Hive type system and the Ion type system don't always map one to one so some conversions must be made. For those SerDe properties can be used for fine tuning.
Type mapping from Ion types to Hive types during deserialization:
Ion Type | Hive Type | Notes |
---|---|---|
bool | BOOLEAN | |
int | TINYINT, SMALLINT, INT, BIGINT, DECIMAL | DECIMAL is only used for arbitrary precision integers, see ion.fail_on_overflow and properties |
float | FLOAT, DOUBLE | see ion.fail_on_overflow property |
decimal | DECIMAL | Hive decimals are limited to 38 digits precision |
timestamp | TIMESTAMP, DATE | see timestamp below and the ion.timestamp.serialization_offset property |
string | STRING, VARCHAR, CHAR | see ion.fail_on_overflow property |
symbol | STRING, VARCHAR, CHAR | see ion.fail_on_overflow property |
blob | BINARY | |
clob | BINARY | |
struct | STRUCT<> | see struct and union types below |
list | ARRAY<> | see union types below |
sexp | ARRAY<> | see union types below |
Type mapping from Hive types to Ion types during serialization:
Hive | Ion | Default |
---|---|---|
BOOLEAN | bool | |
TINYINT | int | |
SMALLINT | int | |
INT | int | |
BIGINT | int | |
FLOAT | float | |
DOUBLE | float | |
DECIMAL | decimal, int | decimal |
TIMESTAMP | timestamp | |
DATE | timestamp | |
CHAR | string, symbol | string |
VARCHAR | string, symbol | string |
STRING | string, symbol | string |
BINARY | blob, clob | blob |
ARRAY<> | list, sexp | list |
STRUCT<> | struct | |
MAP<> | struct |
Hive types with multiple serialization options can be configured with the
ion.column[<column_index>].serialize_as
.
Collection types, ARRAYS, STRUCTS AND MAPS, are typed in hive but not in Ion. It's possible to work
around this difference by using union types, example: the Ion list [1, "foo", 2]
can be
deserialized to a Hive column of type: ARRAY<UNIONTYPE<INT, STRING>>
.
The biggest caveat is that all possible types in the Ion list must be known in advance when creating the table. Creating an union type of all possible types is not possible because collections can be nested and you can not define union types recursively.

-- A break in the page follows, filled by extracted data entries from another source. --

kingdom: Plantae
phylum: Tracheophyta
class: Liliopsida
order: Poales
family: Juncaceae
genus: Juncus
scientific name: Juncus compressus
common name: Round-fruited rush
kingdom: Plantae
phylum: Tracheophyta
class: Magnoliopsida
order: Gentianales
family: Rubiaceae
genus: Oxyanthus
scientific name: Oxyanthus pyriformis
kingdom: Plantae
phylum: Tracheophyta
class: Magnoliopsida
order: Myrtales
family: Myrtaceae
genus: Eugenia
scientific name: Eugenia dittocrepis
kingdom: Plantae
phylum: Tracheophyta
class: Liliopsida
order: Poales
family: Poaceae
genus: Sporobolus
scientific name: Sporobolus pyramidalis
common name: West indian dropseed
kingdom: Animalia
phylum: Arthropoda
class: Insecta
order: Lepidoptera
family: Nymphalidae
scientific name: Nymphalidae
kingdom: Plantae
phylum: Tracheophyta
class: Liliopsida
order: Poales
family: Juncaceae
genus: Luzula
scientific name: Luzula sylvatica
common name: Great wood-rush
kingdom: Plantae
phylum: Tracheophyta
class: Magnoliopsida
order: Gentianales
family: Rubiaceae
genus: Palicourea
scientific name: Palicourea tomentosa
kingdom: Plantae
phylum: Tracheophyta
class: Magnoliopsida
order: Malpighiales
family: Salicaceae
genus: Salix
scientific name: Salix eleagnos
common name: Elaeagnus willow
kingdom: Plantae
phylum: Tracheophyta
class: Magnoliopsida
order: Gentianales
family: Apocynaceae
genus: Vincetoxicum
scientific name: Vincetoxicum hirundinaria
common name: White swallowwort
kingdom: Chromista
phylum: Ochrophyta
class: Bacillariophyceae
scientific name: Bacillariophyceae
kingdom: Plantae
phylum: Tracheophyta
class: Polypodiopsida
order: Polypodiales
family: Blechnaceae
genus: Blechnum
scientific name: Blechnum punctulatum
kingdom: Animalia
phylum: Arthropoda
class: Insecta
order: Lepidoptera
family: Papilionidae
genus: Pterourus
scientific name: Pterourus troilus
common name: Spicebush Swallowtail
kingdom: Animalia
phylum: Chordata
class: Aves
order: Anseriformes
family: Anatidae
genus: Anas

Warning: Hive support for union types is not complete and some operations, e.g. JOIN
and
GROUP BY
on union types do not work. See Hive's
documentation
for more details. Current Hive version: 2.3.*, JIRA issue: https://issues.apache.org/jira/browse/HIVE-2508
When deserializing a duplicated field from an Ion struct a single value will be chosen nondeterministically and the others will be ignored. This is done as Ion structs do have an order and support duplicated fields while Hive's STRUCT<> and MAP<> do not.
Timestamps in Hive are "interpreted to be timezoneless and stored as an offset from the UNIX
epoch",
ref.
To avoid loss of information any Ion timestamp is normalized to a fixed offset on deserialization
and any Hive TIMESTAMP is assumed to be at that same offset. By default the offset is UTC and can
be changed by the ion.timestamp.serialization_offset
property.
Hive DATEs are serialized to an Ion timestamp at date precision. When deserializing an Ion
timestamp to a Hive date any precision higher than date is dropped resulting in a potential data
loss. Examples: 2017-02-01T13:24Z
and 2017-02-01T20:20Z
will map to the same Hive Date
and
when serializing will map back to 2017-02-01T
which is not equivalent to the original value.